Ao final foram homenageadas lideranças estaduais que atuaram no processo dos ODM e receberam troféus simbolizando a passagem dos ODM para os ODS, produzidos pela Cooperativa Dedo de Gente do Vale do Jequitinhonha.

Um dos homenageados pelo Estado de São Paulo foi o senhor Paulo Renato dos Prazeres*, cooperado da Cooperativa Cratera Limpa, COOPERCRAL, localizada em Parelheiros, no bairro Vargem Grande, na Cratera de Colônia, patrimônio geológico do município de São Paulo.

Estiveram presentes representando a Aliança Resíduo Zero Brasil: Delaine Romano, Juliana Belko, Nina Orlow, Elisabeth Grimberg e Clauber Leite.

 

Por Juliana Belko, para o portal ARZB.

 

*Paulo Renato dos Prazeres tem 63 anos e é catador de materiais recicláveis desde 2005.

Foi fundador e trabalha na Cooperativa de Catadores de Parelheiros Cratera Limpa, COOPERCRAL, que fica dentro da Cratera da Colônia, Vargem Grande, Parelheiros.  A cratera foi originada pelo impacto  de meteoro, estimado com 200m de diâmetro,  há milhões de anos e é patrimônio geológico da cidade  tombado pelo Condephaat.
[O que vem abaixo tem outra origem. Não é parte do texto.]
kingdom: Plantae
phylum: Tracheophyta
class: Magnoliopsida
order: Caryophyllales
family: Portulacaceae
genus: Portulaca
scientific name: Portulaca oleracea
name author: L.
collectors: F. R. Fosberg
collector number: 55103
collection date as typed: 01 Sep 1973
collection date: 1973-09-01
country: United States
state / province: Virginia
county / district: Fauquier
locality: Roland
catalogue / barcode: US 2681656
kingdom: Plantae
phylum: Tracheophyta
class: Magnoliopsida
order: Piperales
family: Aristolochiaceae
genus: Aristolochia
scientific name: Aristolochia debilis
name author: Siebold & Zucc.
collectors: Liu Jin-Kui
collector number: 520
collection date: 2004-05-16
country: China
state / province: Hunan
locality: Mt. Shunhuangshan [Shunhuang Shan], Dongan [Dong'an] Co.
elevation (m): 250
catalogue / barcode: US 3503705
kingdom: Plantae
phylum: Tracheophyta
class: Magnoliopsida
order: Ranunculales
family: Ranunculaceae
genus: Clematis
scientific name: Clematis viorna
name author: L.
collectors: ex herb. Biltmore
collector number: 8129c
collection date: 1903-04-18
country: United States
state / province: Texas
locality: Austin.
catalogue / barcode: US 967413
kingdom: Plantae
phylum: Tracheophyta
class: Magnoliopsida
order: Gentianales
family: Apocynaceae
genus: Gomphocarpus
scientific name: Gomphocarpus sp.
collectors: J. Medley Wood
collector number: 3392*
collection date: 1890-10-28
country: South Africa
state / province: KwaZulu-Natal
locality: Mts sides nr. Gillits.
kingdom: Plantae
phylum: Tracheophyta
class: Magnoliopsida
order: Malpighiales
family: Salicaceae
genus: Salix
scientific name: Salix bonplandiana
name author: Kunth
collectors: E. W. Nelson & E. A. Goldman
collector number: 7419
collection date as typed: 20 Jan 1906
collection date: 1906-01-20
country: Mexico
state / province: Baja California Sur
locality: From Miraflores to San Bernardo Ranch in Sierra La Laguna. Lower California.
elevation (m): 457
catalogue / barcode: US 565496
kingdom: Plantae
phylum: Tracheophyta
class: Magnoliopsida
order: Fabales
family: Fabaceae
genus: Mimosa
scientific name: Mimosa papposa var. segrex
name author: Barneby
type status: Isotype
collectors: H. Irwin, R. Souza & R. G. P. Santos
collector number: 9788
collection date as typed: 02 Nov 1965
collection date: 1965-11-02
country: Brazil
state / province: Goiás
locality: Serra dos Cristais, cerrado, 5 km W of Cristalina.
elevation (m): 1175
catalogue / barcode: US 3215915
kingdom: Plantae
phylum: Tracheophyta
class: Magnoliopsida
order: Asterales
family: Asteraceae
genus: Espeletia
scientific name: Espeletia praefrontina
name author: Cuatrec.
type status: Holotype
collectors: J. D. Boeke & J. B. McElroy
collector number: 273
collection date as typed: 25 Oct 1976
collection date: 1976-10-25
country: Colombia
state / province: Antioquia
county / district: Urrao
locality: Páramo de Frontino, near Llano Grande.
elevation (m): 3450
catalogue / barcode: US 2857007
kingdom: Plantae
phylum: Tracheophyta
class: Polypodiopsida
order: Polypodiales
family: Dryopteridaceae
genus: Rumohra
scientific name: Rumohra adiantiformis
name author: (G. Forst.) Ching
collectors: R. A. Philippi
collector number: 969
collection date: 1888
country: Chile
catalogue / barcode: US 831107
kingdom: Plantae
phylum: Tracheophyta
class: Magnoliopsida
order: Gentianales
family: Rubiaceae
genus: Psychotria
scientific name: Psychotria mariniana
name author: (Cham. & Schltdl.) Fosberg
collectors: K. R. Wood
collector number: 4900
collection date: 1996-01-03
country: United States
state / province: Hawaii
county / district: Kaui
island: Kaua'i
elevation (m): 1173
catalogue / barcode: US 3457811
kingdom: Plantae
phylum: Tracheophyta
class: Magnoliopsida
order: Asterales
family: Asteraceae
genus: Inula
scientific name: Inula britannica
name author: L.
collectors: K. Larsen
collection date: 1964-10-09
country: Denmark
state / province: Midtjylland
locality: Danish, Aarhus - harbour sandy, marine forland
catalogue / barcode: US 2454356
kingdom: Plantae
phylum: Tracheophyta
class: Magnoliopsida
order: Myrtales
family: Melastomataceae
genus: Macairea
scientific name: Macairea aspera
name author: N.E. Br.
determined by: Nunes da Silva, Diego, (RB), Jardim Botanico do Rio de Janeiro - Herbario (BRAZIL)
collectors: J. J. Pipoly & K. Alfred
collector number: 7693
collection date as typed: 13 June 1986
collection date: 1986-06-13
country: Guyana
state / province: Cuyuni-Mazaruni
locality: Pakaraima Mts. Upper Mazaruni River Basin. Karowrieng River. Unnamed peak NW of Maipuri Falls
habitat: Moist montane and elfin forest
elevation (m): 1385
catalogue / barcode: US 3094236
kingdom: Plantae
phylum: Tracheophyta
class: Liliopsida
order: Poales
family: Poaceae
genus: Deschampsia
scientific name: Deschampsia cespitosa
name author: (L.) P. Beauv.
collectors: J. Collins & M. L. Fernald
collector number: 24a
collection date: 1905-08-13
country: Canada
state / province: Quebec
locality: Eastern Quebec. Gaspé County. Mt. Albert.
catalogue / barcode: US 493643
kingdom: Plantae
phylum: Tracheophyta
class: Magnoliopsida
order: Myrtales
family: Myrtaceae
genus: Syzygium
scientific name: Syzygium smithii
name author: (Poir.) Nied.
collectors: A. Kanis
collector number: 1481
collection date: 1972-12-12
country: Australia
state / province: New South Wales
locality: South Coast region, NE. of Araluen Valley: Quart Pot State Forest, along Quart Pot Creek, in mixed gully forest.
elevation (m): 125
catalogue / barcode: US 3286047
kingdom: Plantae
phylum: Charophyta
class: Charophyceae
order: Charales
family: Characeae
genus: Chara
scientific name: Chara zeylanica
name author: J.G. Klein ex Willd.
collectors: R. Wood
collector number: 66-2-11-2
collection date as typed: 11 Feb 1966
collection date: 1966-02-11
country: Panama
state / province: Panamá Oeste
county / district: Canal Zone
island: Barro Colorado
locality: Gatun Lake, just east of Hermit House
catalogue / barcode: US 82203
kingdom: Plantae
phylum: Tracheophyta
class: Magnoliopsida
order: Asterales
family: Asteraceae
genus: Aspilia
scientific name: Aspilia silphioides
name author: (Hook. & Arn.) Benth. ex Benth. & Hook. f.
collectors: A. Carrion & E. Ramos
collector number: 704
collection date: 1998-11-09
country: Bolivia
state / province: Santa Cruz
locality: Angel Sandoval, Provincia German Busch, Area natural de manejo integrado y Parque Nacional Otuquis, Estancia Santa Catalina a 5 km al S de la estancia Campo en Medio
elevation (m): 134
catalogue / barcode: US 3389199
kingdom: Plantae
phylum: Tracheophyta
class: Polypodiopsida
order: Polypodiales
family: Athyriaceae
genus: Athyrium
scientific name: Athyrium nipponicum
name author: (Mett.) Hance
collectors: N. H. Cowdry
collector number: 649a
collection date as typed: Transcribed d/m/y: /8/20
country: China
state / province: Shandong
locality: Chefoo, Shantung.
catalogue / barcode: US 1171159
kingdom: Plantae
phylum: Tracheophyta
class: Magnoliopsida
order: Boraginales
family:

Localizada no extremo sul de São Paulo, hoje é área urbanizada e área de proteção ambiental.

A COOPERCRAL não tem veículo nem sede própria e recebe materiais para reciclagem como  plásticos em geral, celulose,  papelão,  jornal, material ferroso , vidro, garrafas e eletrodomésticos. Faz trabalho de conscientização e nas escolas e na comunidade da região sempre em defesa importância da coleta seletiva, o cuidado com o consumo e o descarte, e no cumprimento da Política Nacional de Resíduos Sólidos..

Renato integra o Movimento Nacional dos Catadores de Materiais Recicláveis (MNCR), a Rede Cata Sampa e sempre lutou não só pela melhoria da região e a valorização da categoria de catadores através de formas de produção  cooperativas e populares, mas também apoiando e integrando  diversos movimentos  e iniciativas que melhoram a qualidade de vida e transformam a sociedade tornando a mais justa e sustentável. Ajuda também a promover outras cooperativas e movimentos em prol da coleta seletiva e contra a incineração.

Participa do Movimento Estadual pelos Objetivos de Desenvolvimento do  Milênio,  Nós Podemos São Paulo, desde 2008. Busca sempre participar das reuniões e de iniciativas em prol dos ODM, dedicando-se à causa coletiva, o que significa períodos de ausência na cooperativa de catadores, com o apoio e aval da COOPERCAL, especialmente de sua esposa a Maria Auxiliadora que também é catadora.

Pela sua dedicação e luta pela permanente pelas questões socioambientais e de sustentabilidade na prática, recebe de nós a homenagem.